[Collected data entries]
((

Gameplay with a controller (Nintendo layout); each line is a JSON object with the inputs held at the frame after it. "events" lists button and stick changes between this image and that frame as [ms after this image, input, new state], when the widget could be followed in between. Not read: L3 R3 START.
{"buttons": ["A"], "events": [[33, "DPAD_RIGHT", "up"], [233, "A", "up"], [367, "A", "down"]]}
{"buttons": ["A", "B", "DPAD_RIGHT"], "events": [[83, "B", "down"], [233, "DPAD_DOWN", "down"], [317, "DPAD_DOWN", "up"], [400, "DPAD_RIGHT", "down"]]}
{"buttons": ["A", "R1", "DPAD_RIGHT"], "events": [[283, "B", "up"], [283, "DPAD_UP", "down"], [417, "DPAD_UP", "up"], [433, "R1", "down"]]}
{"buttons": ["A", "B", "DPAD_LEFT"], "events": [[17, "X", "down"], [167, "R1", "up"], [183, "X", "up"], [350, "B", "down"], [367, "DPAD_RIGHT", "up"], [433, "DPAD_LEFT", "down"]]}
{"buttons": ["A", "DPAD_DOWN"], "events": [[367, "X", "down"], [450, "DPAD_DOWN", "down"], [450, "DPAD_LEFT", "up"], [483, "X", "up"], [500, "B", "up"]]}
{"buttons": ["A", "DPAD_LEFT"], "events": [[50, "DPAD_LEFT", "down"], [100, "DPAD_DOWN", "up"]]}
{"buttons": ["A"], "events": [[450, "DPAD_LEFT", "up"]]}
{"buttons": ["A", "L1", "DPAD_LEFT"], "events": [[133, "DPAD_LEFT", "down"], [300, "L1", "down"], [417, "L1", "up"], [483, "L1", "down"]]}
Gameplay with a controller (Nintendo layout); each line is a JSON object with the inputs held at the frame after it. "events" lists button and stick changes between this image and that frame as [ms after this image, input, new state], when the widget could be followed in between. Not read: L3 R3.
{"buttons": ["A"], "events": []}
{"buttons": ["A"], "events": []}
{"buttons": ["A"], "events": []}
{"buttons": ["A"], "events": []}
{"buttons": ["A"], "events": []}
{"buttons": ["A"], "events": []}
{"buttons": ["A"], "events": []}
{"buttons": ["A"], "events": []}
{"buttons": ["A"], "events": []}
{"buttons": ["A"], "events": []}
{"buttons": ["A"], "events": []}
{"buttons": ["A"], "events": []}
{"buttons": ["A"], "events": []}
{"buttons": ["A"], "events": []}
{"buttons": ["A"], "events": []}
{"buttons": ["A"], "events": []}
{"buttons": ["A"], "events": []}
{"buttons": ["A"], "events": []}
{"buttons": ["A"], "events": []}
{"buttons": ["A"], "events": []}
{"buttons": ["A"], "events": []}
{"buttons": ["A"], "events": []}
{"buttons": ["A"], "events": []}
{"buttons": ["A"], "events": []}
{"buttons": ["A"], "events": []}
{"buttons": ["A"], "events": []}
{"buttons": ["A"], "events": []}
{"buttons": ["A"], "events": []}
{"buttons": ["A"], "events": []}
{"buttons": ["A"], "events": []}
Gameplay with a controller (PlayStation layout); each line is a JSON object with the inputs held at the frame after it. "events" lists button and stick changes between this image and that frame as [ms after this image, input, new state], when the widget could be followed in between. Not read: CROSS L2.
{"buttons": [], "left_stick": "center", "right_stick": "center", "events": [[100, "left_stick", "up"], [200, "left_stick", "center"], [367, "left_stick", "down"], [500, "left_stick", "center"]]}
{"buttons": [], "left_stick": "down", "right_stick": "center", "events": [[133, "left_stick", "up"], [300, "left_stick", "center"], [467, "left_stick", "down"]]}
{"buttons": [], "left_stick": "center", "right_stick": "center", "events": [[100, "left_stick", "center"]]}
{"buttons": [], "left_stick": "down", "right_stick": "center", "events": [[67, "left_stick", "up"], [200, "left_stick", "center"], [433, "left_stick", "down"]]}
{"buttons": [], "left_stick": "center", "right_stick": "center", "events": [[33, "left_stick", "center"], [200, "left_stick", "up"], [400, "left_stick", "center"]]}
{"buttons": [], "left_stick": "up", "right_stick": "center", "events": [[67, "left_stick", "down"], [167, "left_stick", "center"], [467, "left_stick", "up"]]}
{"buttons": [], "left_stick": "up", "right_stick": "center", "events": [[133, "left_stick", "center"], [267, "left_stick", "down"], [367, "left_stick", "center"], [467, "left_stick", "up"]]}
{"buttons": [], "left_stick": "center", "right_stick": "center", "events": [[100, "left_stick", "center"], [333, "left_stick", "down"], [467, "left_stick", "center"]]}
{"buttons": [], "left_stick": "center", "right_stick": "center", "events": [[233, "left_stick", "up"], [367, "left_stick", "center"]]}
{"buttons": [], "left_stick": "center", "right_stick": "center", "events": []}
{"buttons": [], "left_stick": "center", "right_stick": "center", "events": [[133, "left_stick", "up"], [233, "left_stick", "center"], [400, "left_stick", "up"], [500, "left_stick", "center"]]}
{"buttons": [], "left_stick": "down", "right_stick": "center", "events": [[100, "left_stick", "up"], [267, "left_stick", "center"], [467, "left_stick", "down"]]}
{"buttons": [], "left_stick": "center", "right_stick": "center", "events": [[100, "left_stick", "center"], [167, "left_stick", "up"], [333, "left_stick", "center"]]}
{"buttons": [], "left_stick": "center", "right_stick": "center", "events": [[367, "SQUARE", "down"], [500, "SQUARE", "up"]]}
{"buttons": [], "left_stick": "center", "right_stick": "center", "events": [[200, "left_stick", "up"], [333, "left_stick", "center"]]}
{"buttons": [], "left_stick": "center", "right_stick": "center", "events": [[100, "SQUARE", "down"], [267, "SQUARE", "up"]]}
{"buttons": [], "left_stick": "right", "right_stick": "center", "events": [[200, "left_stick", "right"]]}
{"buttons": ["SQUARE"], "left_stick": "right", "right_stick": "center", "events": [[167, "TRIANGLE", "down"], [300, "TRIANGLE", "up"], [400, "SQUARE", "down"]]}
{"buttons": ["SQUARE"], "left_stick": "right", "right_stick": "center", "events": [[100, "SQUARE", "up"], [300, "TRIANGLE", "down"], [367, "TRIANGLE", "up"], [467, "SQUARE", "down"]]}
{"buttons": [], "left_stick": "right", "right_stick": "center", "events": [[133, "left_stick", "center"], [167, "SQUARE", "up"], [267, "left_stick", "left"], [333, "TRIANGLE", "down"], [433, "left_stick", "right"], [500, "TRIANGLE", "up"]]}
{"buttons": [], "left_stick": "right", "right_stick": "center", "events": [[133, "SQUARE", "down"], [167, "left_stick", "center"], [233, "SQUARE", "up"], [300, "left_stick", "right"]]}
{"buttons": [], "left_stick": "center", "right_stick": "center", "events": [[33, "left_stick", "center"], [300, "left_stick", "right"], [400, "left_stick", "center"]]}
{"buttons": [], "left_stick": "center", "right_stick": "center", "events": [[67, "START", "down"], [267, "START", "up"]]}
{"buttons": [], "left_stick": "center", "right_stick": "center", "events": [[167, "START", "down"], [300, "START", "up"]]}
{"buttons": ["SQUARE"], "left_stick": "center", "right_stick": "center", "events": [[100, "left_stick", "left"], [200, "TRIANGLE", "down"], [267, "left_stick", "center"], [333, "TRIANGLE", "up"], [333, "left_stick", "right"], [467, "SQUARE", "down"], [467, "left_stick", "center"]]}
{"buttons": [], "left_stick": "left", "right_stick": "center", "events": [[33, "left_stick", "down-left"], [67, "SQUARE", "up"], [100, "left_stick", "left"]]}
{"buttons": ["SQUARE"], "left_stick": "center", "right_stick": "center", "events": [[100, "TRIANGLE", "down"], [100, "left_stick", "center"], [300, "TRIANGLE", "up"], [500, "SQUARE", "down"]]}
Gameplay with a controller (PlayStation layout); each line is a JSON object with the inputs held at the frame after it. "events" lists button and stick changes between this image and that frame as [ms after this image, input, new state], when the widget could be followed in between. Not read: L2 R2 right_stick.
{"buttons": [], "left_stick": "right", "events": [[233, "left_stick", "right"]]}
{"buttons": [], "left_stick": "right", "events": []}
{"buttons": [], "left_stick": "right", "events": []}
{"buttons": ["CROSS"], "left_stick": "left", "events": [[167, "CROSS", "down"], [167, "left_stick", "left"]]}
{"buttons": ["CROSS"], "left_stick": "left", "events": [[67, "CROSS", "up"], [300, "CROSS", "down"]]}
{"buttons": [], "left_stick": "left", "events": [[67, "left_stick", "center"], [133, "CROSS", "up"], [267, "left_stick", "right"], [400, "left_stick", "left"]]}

))

Assignment
If a line of the records above holds the word "JSON", show it.

Output for this exercise
Gameplay with a controller (Nintendo layout); each line is a JSON object with the inputs held at the frame after it. "events" lists button and stick changes between this image and that frame as [ms after this image, input, new state], when the widget could be followed in between. Not read: L3 R3 START.
Gameplay with a controller (Nintendo layout); each line is a JSON object with the inputs held at the frame after it. "events" lists button and stick changes between this image and that frame as [ms after this image, input, new state], when the widget could be followed in between. Not read: L3 R3.
Gameplay with a controller (PlayStation layout); each line is a JSON object with the inputs held at the frame after it. "events" lists button and stick changes between this image and that frame as [ms after this image, input, new state], when the widget could be followed in between. Not read: CROSS L2.
Gameplay with a controller (PlayStation layout); each line is a JSON object with the inputs held at the frame after it. "events" lists button and stick changes between this image and that frame as [ms after this image, input, new state], when the widget could be followed in between. Not read: L2 R2 right_stick.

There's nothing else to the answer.